Question about the existence of sets

Question

If there is a sequence of set $a_{i}$ and $i \in I \wedge |I|>|\mathbb{R}|$, is the set $A$ which $\forall i (i \in I \rightarrow a_{i}\in A)$ and the set $\bigcup \limits_{i \in \mathbb{R}} a_{i}$ exists? And how to proof it by using the axioms of ZF(Zermelo-Frankel)C(axiom of choice)?

Answer 1

Since we assume that $(a_i)_{i\in I} = \{(i, a_i) \space|\space i \in I\} = \{\{\{i\},\{i,a_i\}\}\space|\space i\in I\}=: A_I$ is an existing set, we can construct $$X_1 := \bigcup A_I = \{\{i\},\{i,a_i\}\space |\space i\in I\}$$ by the axiom of union and likewise may construct $$ X_2 := \bigcup X_1 = \{i,a_i \space | \space i\in I\} $$

Now we already can construct your set $A$ as $$ A:= \{x\in X_2 \space | \space \exists i\in I.(\{\{i\},\{i,x\}\} \in A_I)\} = \{a_i \space | \space i \in I\}$$ by the axiom of separation and the axiom of pairing (for the sets $\{i\},\{i,x\}$ and $\{\{i\},\{i,x\}\}$).

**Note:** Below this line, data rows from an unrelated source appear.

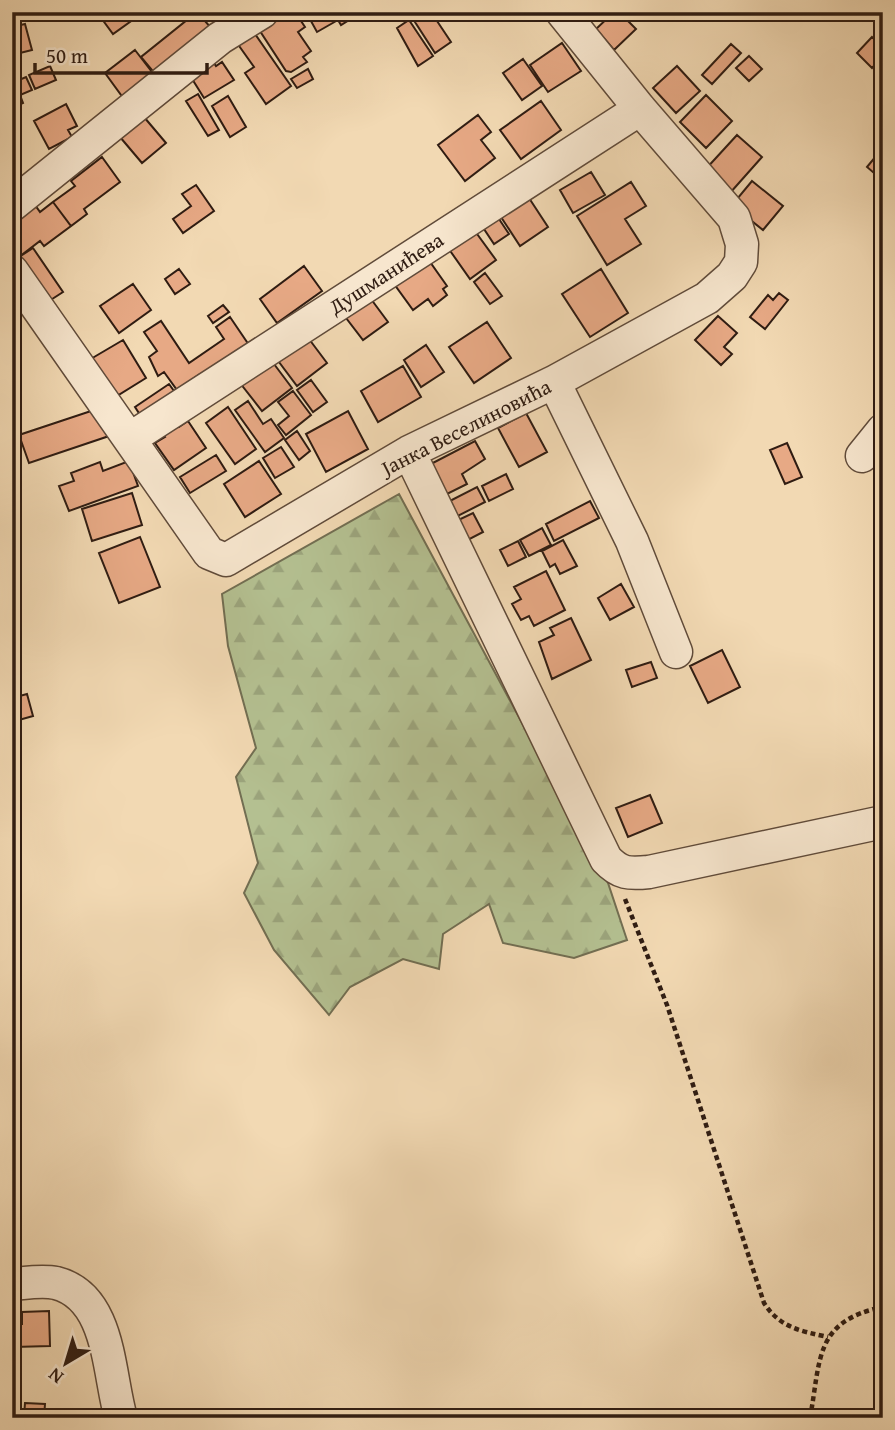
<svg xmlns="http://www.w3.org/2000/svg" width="895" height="1430" font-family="'Gentium Book Plus',serif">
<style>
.forest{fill:url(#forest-firs);stroke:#726e52;stroke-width:2}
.building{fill:#e7a985;stroke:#2f1c12;stroke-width:2}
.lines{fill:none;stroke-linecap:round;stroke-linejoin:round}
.minor-casing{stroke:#604b3a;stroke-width:35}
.path{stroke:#2f1c12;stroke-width:4.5;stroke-dasharray:5 3.5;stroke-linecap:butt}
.minor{stroke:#f7e6ce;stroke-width:32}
.labels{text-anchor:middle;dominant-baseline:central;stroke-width:6;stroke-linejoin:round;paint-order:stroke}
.street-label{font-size:21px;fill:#2f1c12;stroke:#f7e6ce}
</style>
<defs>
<pattern id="forest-firs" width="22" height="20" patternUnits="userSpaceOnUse" patternTransform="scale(1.75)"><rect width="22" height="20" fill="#b4c091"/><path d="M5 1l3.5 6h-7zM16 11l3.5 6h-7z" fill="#9ba47c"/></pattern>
</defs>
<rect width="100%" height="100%" fill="#f2d9b3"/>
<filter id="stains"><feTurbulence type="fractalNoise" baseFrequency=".00286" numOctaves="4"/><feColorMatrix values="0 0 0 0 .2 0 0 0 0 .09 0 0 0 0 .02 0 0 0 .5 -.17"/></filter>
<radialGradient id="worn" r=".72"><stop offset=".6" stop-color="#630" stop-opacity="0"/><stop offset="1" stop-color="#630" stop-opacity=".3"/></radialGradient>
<path class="forest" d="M399,494L608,883L627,940L574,958L503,943L489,904L443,934L439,969L403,959L350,987L329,1015L274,950L244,893L258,863L236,777L256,748L228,646L222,594Z"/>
<path class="building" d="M103,12H129L134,19L113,34L99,15Z
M197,12L213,30L156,75L141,57Z
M291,12H295L305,27L298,32L311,51L303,57L307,62L291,72L286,71L258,28L277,16L279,20Z
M306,12H351L354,17L341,25L338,20L317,32Z
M431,12L451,42L435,53L415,22Z
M614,12H619L636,29L614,50L596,29Z
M868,12H883V32L877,27L879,24Z
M409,20L433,56L418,66L397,28Z
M25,24L32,50L12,55V27Z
M253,31L291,86L266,104L245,73L254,67L237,43Z
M872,37L883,47V56L872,68L857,53Z
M562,43L581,71L548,92L530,65Z
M731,44L741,53L712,84L702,75Z
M135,50L155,76L124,99L105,73Z
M749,56L762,69L749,81L736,68Z
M523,59L542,86L522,100L503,73Z
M212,60L216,66L222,62L234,80L204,98L189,74Z
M50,66L56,80L35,89L29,75Z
M677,66L700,91L676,113L653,88Z
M308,69L313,79L297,88L291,79Z
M26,77L32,90L20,95L23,103L12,108V83Z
M198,94L219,130L208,136L186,101Z
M706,95L732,121L706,148L680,122Z
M228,96L246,127L230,137L212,106Z
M541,101L561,130L521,159L500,130Z
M66,104L77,126L68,130L72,137L49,149L34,121Z
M478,115L491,132L481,140L495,158L465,181L438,145Z
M144,117L166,143L142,163L120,137Z
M737,135L762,157L730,193L704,171Z
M881,150L883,176L881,179L867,167Z
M102,157L120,182L84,209L87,214L71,226L53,202L75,186L71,181Z
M591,172L605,195L573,213L560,190Z
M752,181L783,206L763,230L732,205Z
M631,182L646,206L625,219L641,244L607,265L577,216Z
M196,185L214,211L183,233L173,219L191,206L182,194Z
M529,198L548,227L520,246L501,217Z
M53,202L71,226L44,246L40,241L19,257L12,249V221L35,205L40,212Z
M497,216L509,234L494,244L482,226Z
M472,227L496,260L470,279L446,245Z
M33,248L63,292L46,303L16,259Z
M423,252L447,286L443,289L447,295L433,306L428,299L413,310L389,277Z
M304,266L322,291L277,323L260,299Z
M179,269L190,284L175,294L165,279Z
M601,269L628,313L590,337L562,294Z
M485,273L502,296L490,304L474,282Z
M133,284L151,310L119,333L100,306Z
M779,293L788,300L765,329L750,317L768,295L773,300Z
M368,295L388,322L363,340L343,314Z
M223,305L229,312L213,323L208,316Z
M718,316L737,333L724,347L732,354L721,365L695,340Z
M230,317L251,348L205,380L200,374L177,390L164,372L158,376L149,357L157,351L144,332L161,321L189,363L224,339L216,327Z
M487,322L511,358L474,383L449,347Z
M306,335L327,363L297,386L276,358Z
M123,340L146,378L112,399L89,360Z
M426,345L444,372L421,387L404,360Z
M271,360L292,388L262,411L240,383Z
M403,366L421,397L378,422L361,391Z
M311,380L327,402L313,412L297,390Z
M169,384L179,398L144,421L135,407Z
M293,391L311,415L286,435L278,425L289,416L278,402Z
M248,401L263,424L271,419L284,438L265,452L235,410Z
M103,407L112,435L29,463L19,435Z
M228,407L256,449L235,464L206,423Z
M348,411L368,449L326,472L306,434Z
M526,413L547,452L519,467L498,428Z
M188,421L206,448L174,470L155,443L165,437L161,431L175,422L179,427Z
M297,431L310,451L299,460L285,440Z
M475,441L485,459L462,474L467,484L443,496L427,466Z
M787,443L802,477L785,484L770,450Z
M281,447L294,467L275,478L263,458Z
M216,455L226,471L190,493L180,477Z
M129,461L138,486L69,511L59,486L74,481L71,473L100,462L103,471Z
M259,461L281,494L245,517L224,484Z
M506,474L513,489L489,501L482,486Z
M477,487L485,502L448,521L440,506Z
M132,493L142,525L92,541L82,509Z
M590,501L599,518L554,541L546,524Z
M473,513L483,532L462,543L452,523Z
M542,528L551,545L529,556L520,540Z
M140,537L160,587L119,603L99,553Z
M563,540L577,566L560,574L555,564L550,567L542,551Z
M518,541L526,557L508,566L500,550Z
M546,571L565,610L534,626L529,616L521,620L512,604L521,599L514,587Z
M621,584L634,607L610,620L598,598Z
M571,618L591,660L552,679L539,642L554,635L550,628Z
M722,650L740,687L708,703L690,666Z
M651,662L657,678L632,687L626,670Z
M27,694L33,716L12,722V698Z
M650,795L662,823L628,837L616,808Z
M49,1311L50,1346L14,1347L13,1324H22V1312Z
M25,1403L45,1404L44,1418L24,1417Z"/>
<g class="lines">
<g class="minor-casing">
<path id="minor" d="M12,205L220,38L262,12
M12,271L209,553L226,560L409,452L554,382L707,298L732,276L741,262L742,244L734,218L640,109L562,12
M554,382L632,541L676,652
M131,438L640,109
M409,452L606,859C620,874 629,874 649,872L883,822
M862,456L883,430
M12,1284C26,1283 42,1280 56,1283C111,1297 108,1374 121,1418"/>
</g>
<path class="path" d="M625,899L667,1005L764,1303C780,1328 801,1331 828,1337
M810,1418C821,1359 814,1321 883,1307"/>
<use href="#minor" class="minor"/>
</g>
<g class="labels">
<g class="street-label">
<text transform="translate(386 273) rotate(-33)">Душманићева</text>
<text transform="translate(466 427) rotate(-27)">Јанка Веселиновића</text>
</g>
</g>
<rect width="895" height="1430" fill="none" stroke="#f2d9b3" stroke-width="42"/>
<rect x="14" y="14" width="867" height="1402" fill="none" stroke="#2f1c12" stroke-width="3.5"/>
<rect x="21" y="21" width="853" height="1388" fill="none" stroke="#2f1c12" stroke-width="2"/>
<g transform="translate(66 1363) rotate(218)" stroke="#f7e6ce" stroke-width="5" paint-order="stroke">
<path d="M0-5L12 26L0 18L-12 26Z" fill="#2f1c12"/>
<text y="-10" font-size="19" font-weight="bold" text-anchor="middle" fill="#2f1c12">N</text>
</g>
<path d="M35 63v10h172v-10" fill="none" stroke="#2f1c12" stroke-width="3.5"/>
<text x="46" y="63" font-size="21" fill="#2f1c12" stroke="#f7e6ce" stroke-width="5" paint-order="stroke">50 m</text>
<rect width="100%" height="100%" filter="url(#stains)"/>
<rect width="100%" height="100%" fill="url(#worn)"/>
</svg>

If we interprete $\bigcup_{i\in \mathbb{R}}a_i$ as $\bigcup_{i\in \mathbb{R}\cap I}a_i$ we can write this similarly as $$ \bigcup \{x\in X_2 \space | \space \exists i\in (I\cap \mathbb{R}).(\{\{i\},\{i,x\}\} \in A_I)\} $$ again using the axiom of union and separation as well as the axiom of pairing.